#### What the task asks
Filter the rows below and copy out every line that contains the string "register". Treat case as significant.

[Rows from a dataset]
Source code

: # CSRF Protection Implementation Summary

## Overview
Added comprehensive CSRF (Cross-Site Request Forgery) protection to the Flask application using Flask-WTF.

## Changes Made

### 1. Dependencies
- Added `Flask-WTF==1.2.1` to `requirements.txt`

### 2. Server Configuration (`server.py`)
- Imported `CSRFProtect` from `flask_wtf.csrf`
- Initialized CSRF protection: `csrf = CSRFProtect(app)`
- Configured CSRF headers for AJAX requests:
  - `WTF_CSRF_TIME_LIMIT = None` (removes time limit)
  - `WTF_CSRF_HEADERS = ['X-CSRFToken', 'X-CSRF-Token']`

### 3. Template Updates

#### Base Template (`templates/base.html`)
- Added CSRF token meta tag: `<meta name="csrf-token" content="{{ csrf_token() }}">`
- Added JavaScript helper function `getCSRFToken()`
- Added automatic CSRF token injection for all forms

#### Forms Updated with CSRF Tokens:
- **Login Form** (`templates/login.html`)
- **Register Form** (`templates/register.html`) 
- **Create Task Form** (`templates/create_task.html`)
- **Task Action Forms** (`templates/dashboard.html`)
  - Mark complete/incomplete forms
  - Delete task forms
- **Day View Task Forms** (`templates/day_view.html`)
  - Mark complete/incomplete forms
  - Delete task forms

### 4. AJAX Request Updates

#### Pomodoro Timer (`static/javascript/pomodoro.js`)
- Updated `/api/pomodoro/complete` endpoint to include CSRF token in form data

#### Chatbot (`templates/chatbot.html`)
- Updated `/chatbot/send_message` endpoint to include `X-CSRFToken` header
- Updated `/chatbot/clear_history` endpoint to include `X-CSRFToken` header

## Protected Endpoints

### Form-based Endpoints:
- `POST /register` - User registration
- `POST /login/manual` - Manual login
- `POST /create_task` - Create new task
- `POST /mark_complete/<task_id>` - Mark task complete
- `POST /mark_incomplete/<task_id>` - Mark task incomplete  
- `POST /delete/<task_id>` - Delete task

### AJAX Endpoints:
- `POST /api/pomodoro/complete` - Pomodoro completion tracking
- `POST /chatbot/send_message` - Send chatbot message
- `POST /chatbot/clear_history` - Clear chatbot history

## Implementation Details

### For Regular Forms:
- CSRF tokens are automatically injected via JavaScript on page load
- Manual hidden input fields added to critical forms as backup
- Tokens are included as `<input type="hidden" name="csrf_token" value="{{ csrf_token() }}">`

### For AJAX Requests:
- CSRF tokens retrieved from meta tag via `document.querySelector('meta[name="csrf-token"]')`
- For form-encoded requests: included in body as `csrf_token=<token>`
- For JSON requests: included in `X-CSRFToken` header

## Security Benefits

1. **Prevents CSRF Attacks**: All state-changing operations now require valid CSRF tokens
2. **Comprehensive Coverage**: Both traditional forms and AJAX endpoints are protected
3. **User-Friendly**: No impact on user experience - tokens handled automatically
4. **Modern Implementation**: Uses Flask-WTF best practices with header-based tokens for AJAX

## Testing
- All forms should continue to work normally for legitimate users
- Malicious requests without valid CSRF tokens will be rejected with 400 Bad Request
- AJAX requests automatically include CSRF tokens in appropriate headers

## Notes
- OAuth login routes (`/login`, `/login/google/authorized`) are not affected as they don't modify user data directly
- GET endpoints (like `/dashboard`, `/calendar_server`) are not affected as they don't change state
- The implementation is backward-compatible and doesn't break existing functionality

#### Result for this exercise
- **Register Form** (`templates/register.html`) 
- `POST /register` - User registration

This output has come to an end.